* [Page excerpt]
[Start of section]
Case Law Details
Mohanlal Jewellers Pvt. Ltd. Vs Commissioner of GST & Central Excise (CESTAT Chennai)
In this case department opined that the appellant manufactured gold coins bearing a brand name of others and thus gold manufactured by them attract 1% duty in terms of Notification No.12/2012-CE dated 17.03.2012 as per Sl. No. 200.
The appellants in the course of their business have obtained orders for manufacturing gold coins from the Government of Tamil Nadu as well as from Chettinad Cements Corporation Pvt. Limited. We find that the coins manufactured for the Government were supposed to be used for the distribution to the beneficiaries‟ of the Government Scheme. We also find that as per the confirmation given by the Senior Manager of Chettinad Cements Corporation Pvt. Ltd., during the cross examination on 23.08.2019, the gold coins were meant for distribution to the stockists and dealers as incentives and they did not trade the gold coins so purchased. We find that the department confirmed the duty only on the premise that the appellants have manufactured branded jewellery. We find that what the adjudicating authority has lost sight of is the fact that though the appellants have inscribed/embossed the name of the customers as well as Govt. of Tamil Nadu and Chettinad Cements Corporation Pvt. Ltd., it could not be said to be a ‘brand’ used in connection of trade and commerce engaged by the person. It is not the case of the department that either of the customers of the appellant is engaged in the trade and gold coins bearing their brand. Therefore, the very concept of branding goods is not appreciated in a legal and proper manner. Admittedly, inscribed or embossed on the gold coins manufactured by the appellants have their customers is certain identification with the respective customers who have got the gold coins manufactured for distribution only and not for use as a merchandise. As long as the customers of the appellants are not engaged in the trade/commerce/business, inscription on the gold coins cannot said to have in connection in the course of trade with the product manufacture.
[End of section]
* [Supplied data]
[Start of section]
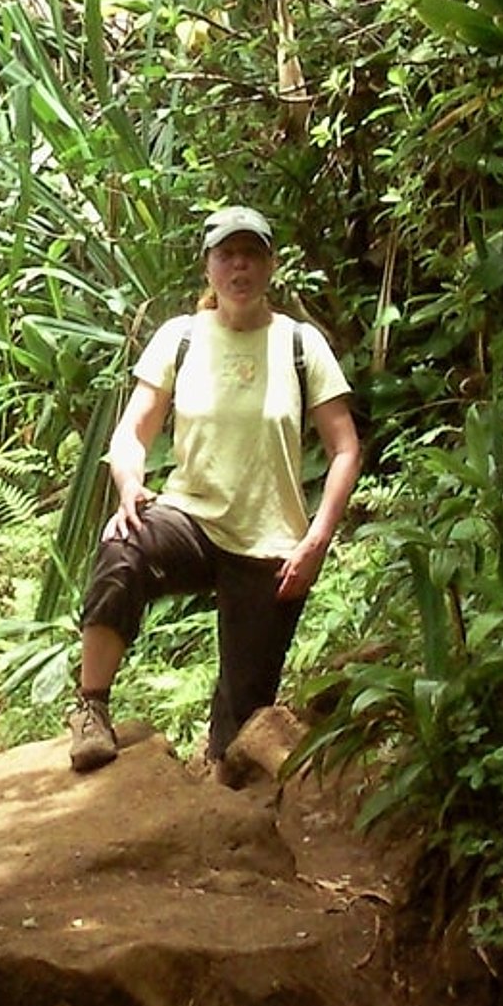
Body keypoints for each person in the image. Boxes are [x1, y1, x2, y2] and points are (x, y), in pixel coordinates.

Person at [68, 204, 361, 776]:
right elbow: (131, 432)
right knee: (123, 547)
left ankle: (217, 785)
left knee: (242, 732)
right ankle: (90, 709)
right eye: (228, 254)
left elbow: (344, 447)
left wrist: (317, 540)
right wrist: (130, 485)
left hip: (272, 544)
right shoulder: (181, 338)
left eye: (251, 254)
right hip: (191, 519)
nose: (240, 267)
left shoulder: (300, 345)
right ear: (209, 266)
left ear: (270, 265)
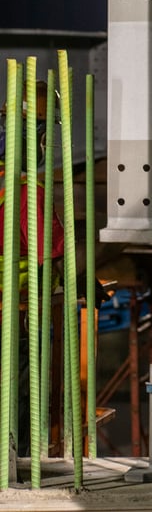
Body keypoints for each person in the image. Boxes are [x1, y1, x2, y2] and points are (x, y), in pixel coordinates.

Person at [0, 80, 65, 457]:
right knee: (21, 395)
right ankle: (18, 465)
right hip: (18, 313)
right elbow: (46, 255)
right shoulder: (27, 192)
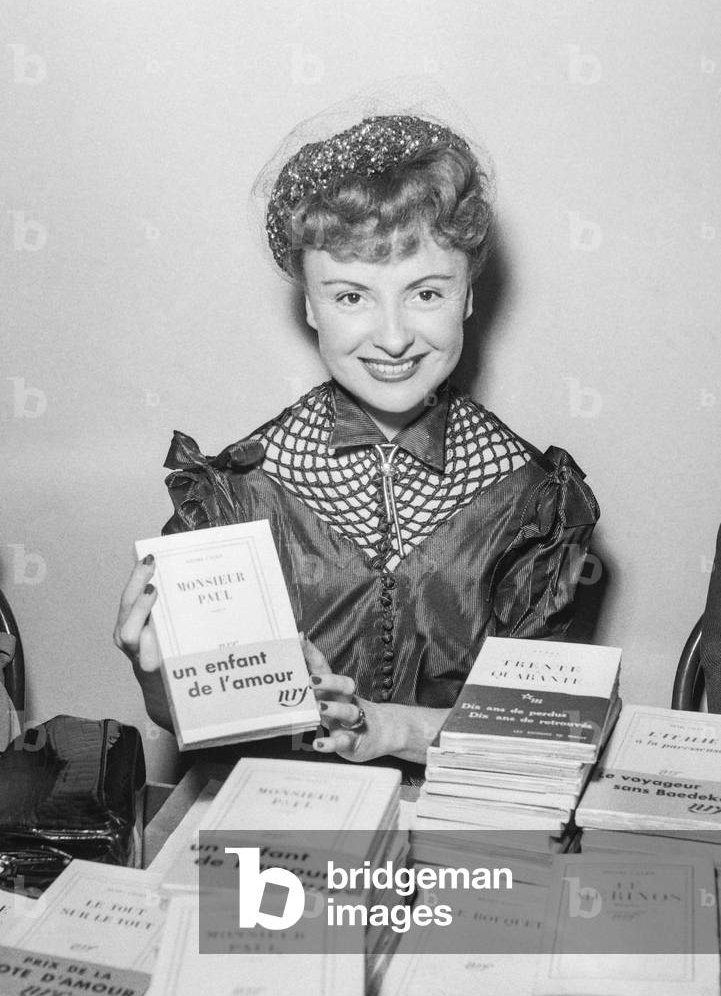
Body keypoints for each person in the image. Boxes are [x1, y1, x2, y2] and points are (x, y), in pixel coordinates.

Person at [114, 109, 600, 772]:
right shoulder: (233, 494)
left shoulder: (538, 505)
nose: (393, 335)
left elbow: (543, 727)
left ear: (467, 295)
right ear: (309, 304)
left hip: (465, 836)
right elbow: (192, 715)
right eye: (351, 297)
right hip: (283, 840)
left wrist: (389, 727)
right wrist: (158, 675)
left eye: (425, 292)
[End of section]
[Start of section]
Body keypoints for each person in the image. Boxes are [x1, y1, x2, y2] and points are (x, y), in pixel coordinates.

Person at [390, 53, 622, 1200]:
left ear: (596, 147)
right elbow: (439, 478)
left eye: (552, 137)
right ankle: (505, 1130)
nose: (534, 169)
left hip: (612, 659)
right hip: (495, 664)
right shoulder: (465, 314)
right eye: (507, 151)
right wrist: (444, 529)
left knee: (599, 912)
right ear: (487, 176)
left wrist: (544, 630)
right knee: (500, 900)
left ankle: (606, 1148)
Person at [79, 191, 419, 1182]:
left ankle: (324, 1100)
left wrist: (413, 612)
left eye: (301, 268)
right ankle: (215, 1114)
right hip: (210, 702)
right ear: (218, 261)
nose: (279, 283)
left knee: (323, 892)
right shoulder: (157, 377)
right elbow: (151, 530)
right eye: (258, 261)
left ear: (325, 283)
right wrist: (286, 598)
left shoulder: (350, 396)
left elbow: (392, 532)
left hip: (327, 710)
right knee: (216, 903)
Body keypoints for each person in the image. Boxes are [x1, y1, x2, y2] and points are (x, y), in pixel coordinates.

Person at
[End of section]
* [Problem 1]
Reproduce the passage from the gold coin case summary starting at "In this case" and ending at "Sl. No. 200.".
* [Problem 2]
Using the gold coin case summary, answer these:
(a) Which notification did the department cite for the 1% duty?
(b) Which two customers gave the appellants orders to make gold coins?
(c) On what date was the Senior Manager of Chettinad Cements Corporation Pvt. Ltd. cross-examined?

* [Task response 1]
In this case department opined that the appellant manufactured gold coins bearing a brand name of others and thus gold manufactured by them attract 1% duty in terms of Notification No.12/2012-CE dated 17.03.2012 as per Sl. No. 200.

* [Task response 2]
(a) Notification No.12/2012-CE dated 17.03.2012, Sl. No. 200
(b) The Government of Tamil Nadu and Chettinad Cements Corporation Pvt. Limited
(c) 23.08.2019